Non-electronic sensor 66 is mounted to a protected load 68 which is external to the electronic trip unit 30. Sensor 66 monitors a desired non- electrical characteristic, e. g., temperature, pressure or humidity, at the load.

Sensor 66 provides analog signals indicative of the non-electrical characteristic on a signal line 70. The analog signals on line 70 are presented to an isolation buffer 72 which performs various protective functions, i. e., noise isolation protection, or protection from voltage swings outside of the operating parameters of low voltage components such as the microprocessor 44. By way of example, buffer 72 is shown external to trip unit 30. However, it will be understood by one skilled in the art that buffer 72 may also be internal to trip unit 30 as well. Buffer 72 provides a buffered analog signal indicative of the non-electrical characteristic on a signal line 74. The buffered analog signal is presented to the A/D converter 40, which converts this analog signal to a digital signal indicative of the non-

electrical characteristic. The digital non-electrical characteristic signal is transferred over bus 42 to microprocessor 44 for further processing.

In an exemplary embodiment of the invention, microprocessor 44 compares a relationship (processed) of the non-electrical characteristic signal to user defined thresholds to detect non-electrical fault conditions. For example, such non-electrical fault conditions may be to not exceed 85 °C or 90% relative humidity. When a defined threshold of the non-electrical fault condition is reached, the microprocessor 44 generates a signal to initiate a pre-programmed protective action. For example, a protective action may include initiating a circuit breaker trip event, triggering an alarm, displaying the status of the protected load on a monitor, or sending an event message to a remote monitoring device.

In an alternative exemplary embodiment of the invention, the relationship of the non-electrical characteristic is processed by microprocessor 44 for analysis purposes.

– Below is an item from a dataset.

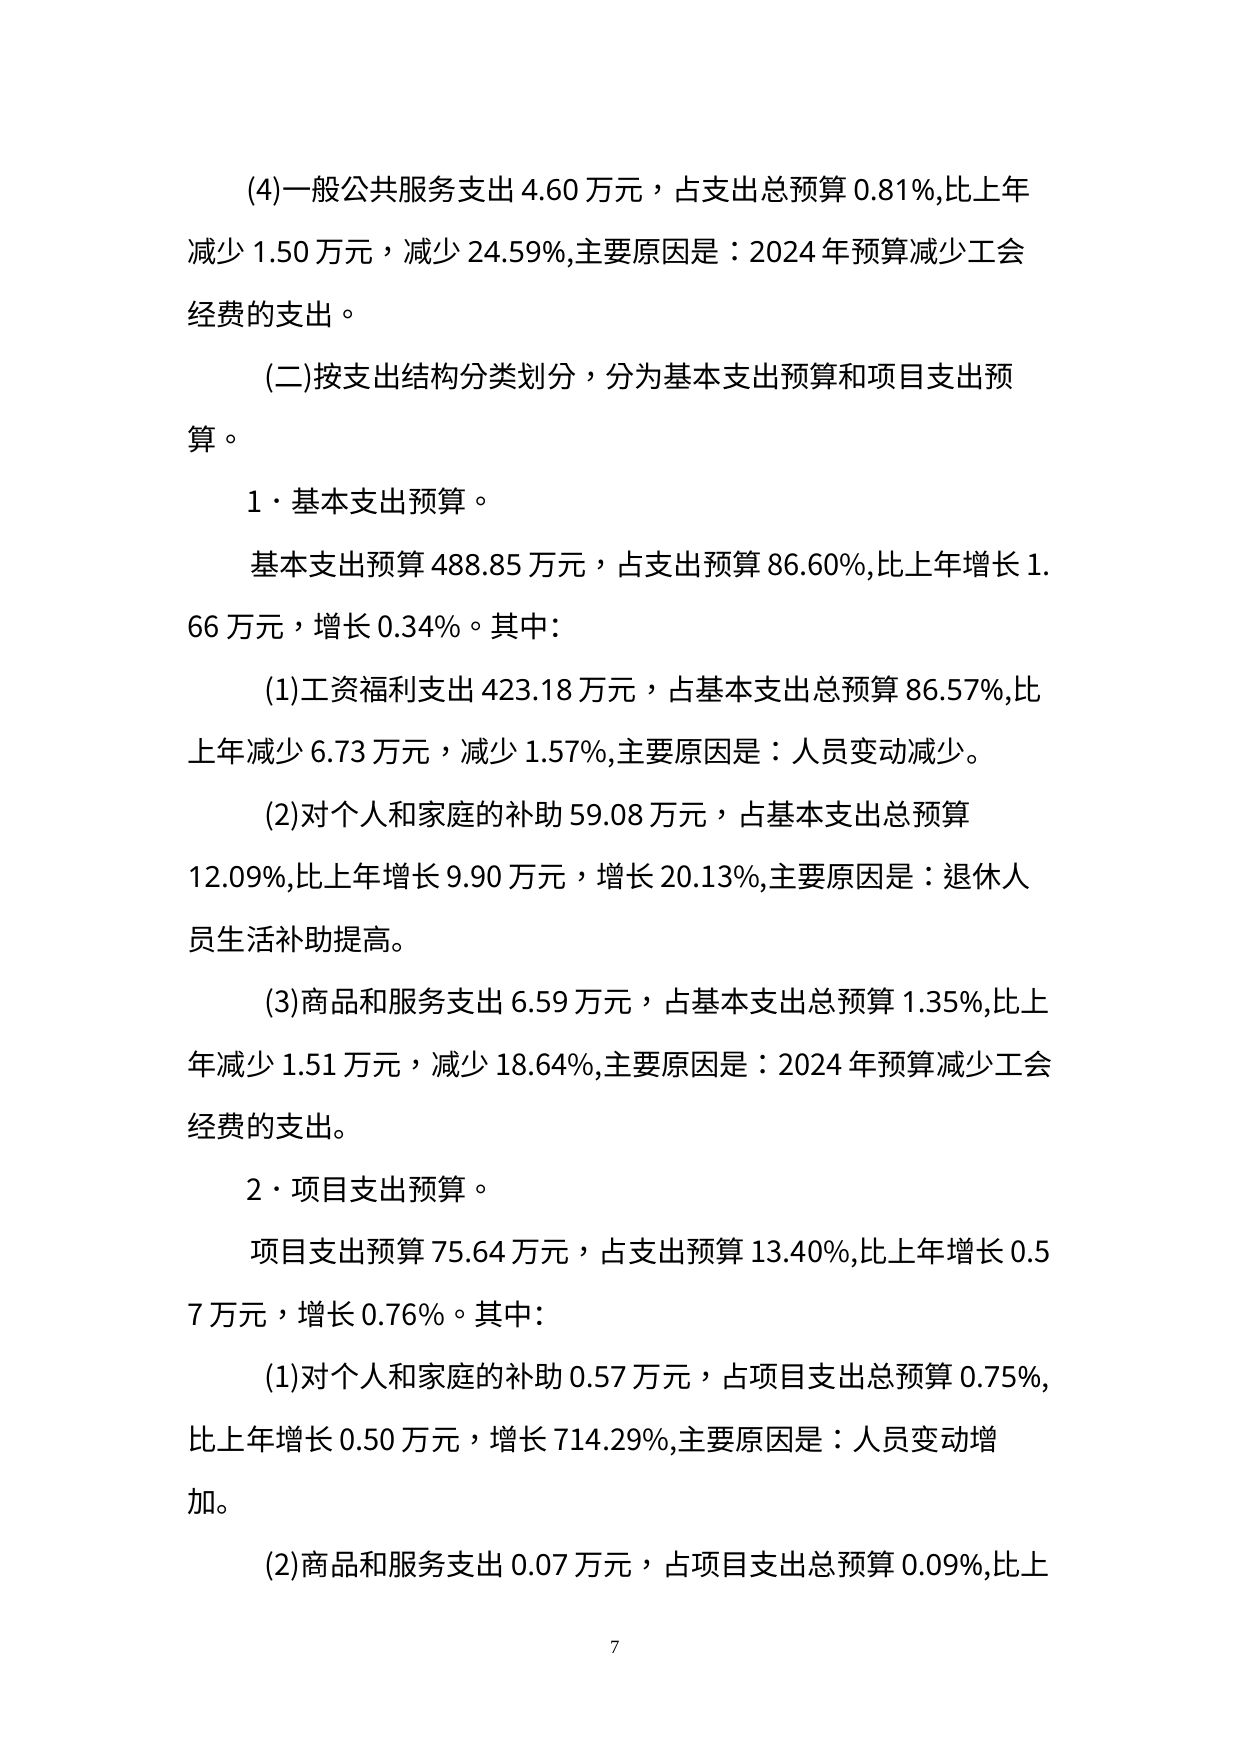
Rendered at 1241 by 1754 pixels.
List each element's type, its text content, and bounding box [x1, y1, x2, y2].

The data is analyzed within the electronic trip unit itself, or alternatively communicated to a remote monitoring device, e. g., a computer, through communications I/O port 62. It will be appreciated that such analysis purposes may included predicting most likely future non-electrical faults, prioritizing maintenance requirements of protected loads or determining load life and load component wear. It will also be appreciated that the communications I/O port 62 may communicate through a network, e. g., a power management control system such as General Electric's Power Leader, to the remote monitoring device.

All of the aforementioned limits or settings are preferably stored in EEPROM 50 and can be altered by downloading desired settings via communications I/O port 62. This would include remotely downloading such

data when the unit is connected to a system computer (not shown), either directly, over telephone lines, or any other suitable connection. It may also be preferred that EEPROM 50 comprises a flash memory whereby such data is flashed, as is well known.

While preferred embodiments have been shown and described, various modifications and substitutions may be made thereto without departing from the spirit and scope of the invention. Accordingly, it is to be understood that the present invention has been described by way of illustrations and not limitation.